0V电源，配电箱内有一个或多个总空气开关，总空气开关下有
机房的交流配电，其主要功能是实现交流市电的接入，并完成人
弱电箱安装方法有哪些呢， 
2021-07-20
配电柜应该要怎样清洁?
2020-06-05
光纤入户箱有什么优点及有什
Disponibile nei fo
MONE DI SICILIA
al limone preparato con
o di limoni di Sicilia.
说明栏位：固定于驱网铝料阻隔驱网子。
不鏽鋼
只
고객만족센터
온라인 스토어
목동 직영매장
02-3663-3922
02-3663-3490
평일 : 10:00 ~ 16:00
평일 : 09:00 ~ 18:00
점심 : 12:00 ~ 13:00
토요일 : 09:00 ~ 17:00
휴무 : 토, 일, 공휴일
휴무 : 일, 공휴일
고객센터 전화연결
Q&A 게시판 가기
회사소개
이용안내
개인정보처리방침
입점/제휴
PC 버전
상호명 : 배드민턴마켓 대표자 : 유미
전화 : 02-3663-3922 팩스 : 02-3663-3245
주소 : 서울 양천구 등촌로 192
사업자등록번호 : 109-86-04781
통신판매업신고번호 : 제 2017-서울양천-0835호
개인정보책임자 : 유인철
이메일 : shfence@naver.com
━━━━━━━━━━━━━━━━━━━━━━━━━━━━━━
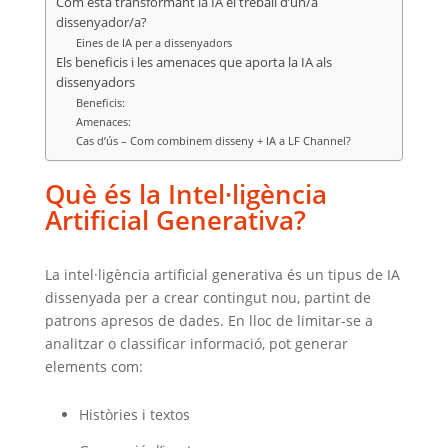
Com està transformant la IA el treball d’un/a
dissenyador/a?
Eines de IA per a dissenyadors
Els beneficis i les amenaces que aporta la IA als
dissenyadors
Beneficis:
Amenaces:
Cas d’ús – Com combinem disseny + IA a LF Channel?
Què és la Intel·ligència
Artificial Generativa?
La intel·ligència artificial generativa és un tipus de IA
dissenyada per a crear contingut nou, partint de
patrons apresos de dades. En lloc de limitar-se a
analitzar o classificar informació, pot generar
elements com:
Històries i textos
━━━━━━━━━━━━━━━━━━━━━━━━━━━━━━
■ Work to complete
Give the lines from the one containing "0V电源，配电箱内有一个或多个总空气开关，总空气开关下有" through the one containing "이메일 : shfence@naver.com" as a JSON list of strings, one string per line, leaving out blank lines.

■ Response to this exercise
[
  "0V电源，配电箱内有一个或多个总空气开关，总空气开关下有",
  "机房的交流配电，其主要功能是实现交流市电的接入，并完成人",
  "弱电箱安装方法有哪些呢， ",
  "2021-07-20",
  "配电柜应该要怎样清洁?",
  "2020-06-05",
  "光纤入户箱有什么优点及有什",
  "Disponibile nei fo",
  "MONE DI SICILIA",
  "al limone preparato con",
  "o di limoni di Sicilia.",
  "说明栏位：固定于驱网铝料阻隔驱网子。",
  "不鏽鋼",
  "只",
  "고객만족센터",
  "온라인 스토어",
  "목동 직영매장",
  "02-3663-3922",
  "02-3663-3490",
  "평일 : 10:00 ~ 16:00",
  "평일 : 09:00 ~ 18:00",
  "점심 : 12:00 ~ 13:00",
  "토요일 : 09:00 ~ 17:00",
  "휴무 : 토, 일, 공휴일",
  "휴무 : 일, 공휴일",
  "고객센터 전화연결",
  "Q&A 게시판 가기",
  "회사소개",
  "이용안내",
  "개인정보처리방침",
  "입점/제휴",
  "PC 버전",
  "상호명 : 배드민턴마켓 대표자 : 유미",
  "전화 : 02-3663-3922 팩스 : 02-3663-3245",
  "주소 : 서울 양천구 등촌로 192",
  "사업자등록번호 : 109-86-04781",
  "통신판매업신고번호 : 제 2017-서울양천-0835호",
  "개인정보책임자 : 유인철",
  "이메일 : shfence@naver.com"
]